> _Exercise objective_: Where the data below begins, start retyping exactly, and end on the line with "right shoulder: (674, 569)", which is included; no picture goes in.

** Opening Data extracts block **

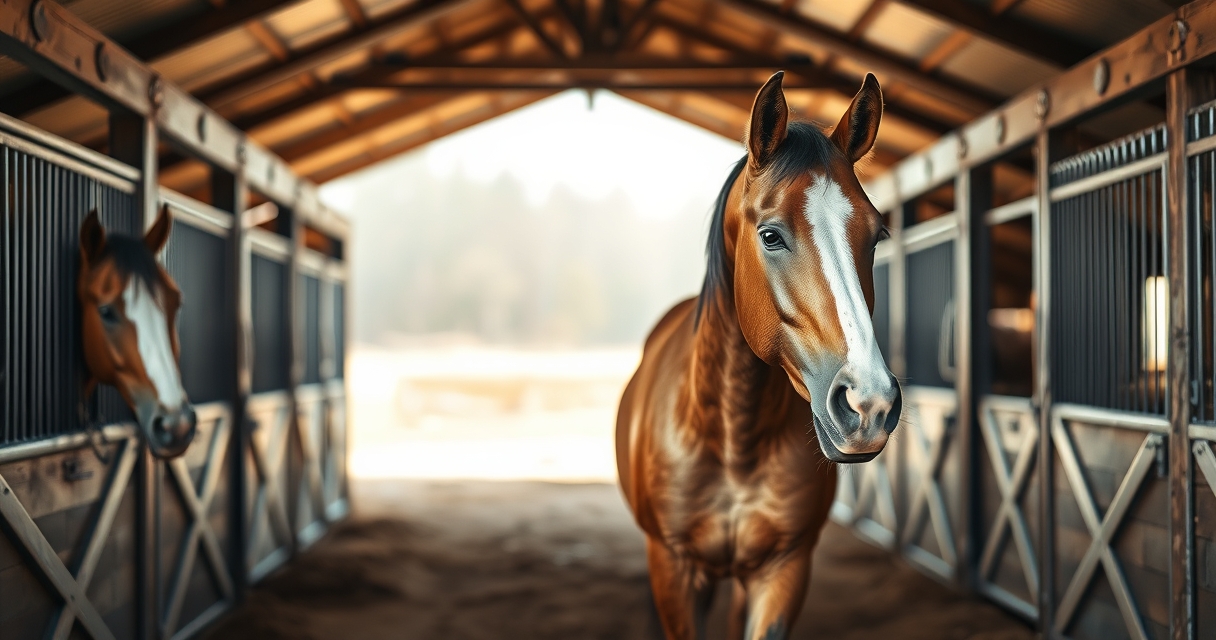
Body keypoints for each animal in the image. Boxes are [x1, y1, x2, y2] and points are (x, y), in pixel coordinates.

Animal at [615, 71, 902, 640]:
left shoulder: (783, 570)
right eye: (770, 235)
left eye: (877, 235)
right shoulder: (674, 569)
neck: (733, 440)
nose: (870, 406)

** Closing Data extracts block **

> _Solution to this task_:
Body keypoints for each animal in the image. Boxes are [x1, y1, x2, y2] and points are (x, y), in pixel coordinates.

Animal at [615, 71, 902, 640]:
left shoulder: (783, 570)
right eye: (770, 235)
left eye: (877, 235)
right shoulder: (674, 569)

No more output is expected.